Училище уже включилось в работу по восстановлению города: золотили театр имени Кирова, приняли заказы на театральную мебель, на работы для загородных дворцов и двадцати домов Невского проспекта. Но впереди еще более сложные дела.
Город восстанавливается. Рабочие и служащие всех специальностей становятся на строительную работу. Вот студентка-филолог, освоившая профессию маляра и с гордостью говорящая о тысячах квадратных метров, покрытых свежей краской. Вот студент-технолог, отлично работающий водопроводчиком. Вот бухгалтер, ставший печником, домохозяйка, ставшая электромонтером. Вот профессора, убирающие мусор в зданиях, где окна только что освободились от досчатых щитов и заблестели стеклом. Вот ученые, занятые переноской и расстановкой книг на полки любимых книгохранилищ. Вот люди, которые после работы - по-военному напряженной работы - выходят в свои домохозяйству и клубы, больницы и школы, на трамвайные пути и мостовые, чтобы стереть все следы разрушений.

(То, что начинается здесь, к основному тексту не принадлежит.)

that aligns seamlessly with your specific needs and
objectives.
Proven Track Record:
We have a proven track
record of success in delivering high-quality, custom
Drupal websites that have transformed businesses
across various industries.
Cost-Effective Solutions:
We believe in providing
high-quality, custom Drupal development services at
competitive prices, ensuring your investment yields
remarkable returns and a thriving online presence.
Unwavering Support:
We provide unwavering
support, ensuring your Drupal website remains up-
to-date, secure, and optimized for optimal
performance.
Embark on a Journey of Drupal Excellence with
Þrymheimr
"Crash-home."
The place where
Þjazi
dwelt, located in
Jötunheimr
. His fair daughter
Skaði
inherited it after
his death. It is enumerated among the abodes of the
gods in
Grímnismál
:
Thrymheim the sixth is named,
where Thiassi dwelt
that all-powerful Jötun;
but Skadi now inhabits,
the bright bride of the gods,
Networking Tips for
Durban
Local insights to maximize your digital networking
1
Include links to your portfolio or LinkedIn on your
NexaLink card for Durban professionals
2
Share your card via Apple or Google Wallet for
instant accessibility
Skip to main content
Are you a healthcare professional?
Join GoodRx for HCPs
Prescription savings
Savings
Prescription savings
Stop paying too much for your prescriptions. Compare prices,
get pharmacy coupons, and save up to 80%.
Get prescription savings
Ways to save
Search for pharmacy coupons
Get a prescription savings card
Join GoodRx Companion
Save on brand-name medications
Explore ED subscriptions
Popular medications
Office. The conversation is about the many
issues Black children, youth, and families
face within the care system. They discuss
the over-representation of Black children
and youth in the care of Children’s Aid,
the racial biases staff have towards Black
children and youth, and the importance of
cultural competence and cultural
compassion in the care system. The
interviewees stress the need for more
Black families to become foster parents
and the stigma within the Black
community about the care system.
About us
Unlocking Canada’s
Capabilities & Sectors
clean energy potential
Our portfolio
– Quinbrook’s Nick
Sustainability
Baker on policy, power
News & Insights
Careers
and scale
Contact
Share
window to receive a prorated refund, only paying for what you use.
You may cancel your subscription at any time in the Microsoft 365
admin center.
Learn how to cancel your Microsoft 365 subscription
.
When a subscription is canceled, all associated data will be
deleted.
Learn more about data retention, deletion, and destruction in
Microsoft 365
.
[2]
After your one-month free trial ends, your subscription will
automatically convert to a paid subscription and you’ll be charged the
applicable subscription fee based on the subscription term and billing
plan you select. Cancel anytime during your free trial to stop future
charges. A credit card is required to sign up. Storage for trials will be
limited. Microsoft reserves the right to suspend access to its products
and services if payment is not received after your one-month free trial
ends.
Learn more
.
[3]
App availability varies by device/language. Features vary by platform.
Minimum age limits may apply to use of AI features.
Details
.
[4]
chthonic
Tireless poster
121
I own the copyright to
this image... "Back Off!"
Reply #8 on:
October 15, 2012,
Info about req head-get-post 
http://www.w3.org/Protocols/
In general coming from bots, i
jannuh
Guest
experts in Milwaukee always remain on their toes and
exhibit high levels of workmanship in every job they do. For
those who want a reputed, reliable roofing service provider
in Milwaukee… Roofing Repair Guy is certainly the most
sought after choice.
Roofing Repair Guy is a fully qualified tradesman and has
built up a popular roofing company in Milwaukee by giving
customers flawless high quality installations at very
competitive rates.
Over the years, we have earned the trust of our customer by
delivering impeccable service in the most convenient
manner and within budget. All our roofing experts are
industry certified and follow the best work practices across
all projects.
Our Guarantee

Прежде всего - предприятия, жилые дома, транспорт, прачечные, бани, школы, больницы, институты.
Прежде всего вернуть производственную мощь города, вернуть прежний ритм его быта. Но быт - это и культура, и искусство, и красота. Быт - это и умение смотреть вперед и видеть завтрашний день своей Родины и своего города.
До войны ленинградцы мечтали о новом грандиозном парке культуры, который от Елагина острова перекинется на Крестовский и увенчается новым стадионом. Во время войны там рыли окопы и устанавливали зенитные орудия. Теперь там огороды. Скоро там надо будет строить давно задуманный парк, с театром и павильонами, с фонтанами и статуями, с беседками и стадионом. И строить не из фанеры, не наспех, а так, чтобы вновь посаженные деревья состарились раньше, чем прекрасные постройки, созданные лучшими мастерами из лучших материалов. Это входит в большой план будущих работ. Там, где разрушены старые, неудобные, некрасивые "доходные" дома, надо строить новые, совершенные жилые здания. Кое-где на месте развалин должны возникнуть сады и скверы. В иных местах должны вырасти площади, должны изменить свое направление улицы, должны по-новому заблистать гениальные создания Росси, Растрелли, Воронихина, Захарова, Кваренги, окруженные новыми зданиями и площадями.
Уже сейчас, восстанавливая свое хозяйство, добиваясь нормальной работы и жизни, стирая надписи об опасности артобстрела с потрепанных своих стен, Ленинград смотрит вперед, в свое прекрасное будущее.
Новый Дом Совета, новый центр города, новые прекрасные кварталы, новые театры и институты, новые парки и школы видит Ленинград впереди. И городу нужны люди, умеющие не только строить, но и украшать, не только воостанавливать, но и творить, создавая новое, невиданное искусство. В этом искусстве - в новой архитектуре и скульптуре, в новом строительстве - должно отразиться все, чем жил и живет город - его мужество и сила, его борьба и победа, его выносливость и жизнерадостность, его страдания и его счастье.
В восстановлении старых сокровищ Ленинграда, в создании новых его сокровищ примет участие молодежь, которая сегодня еще учится, принимая из рук старых мастеров великое искусство труда, творящего красоту.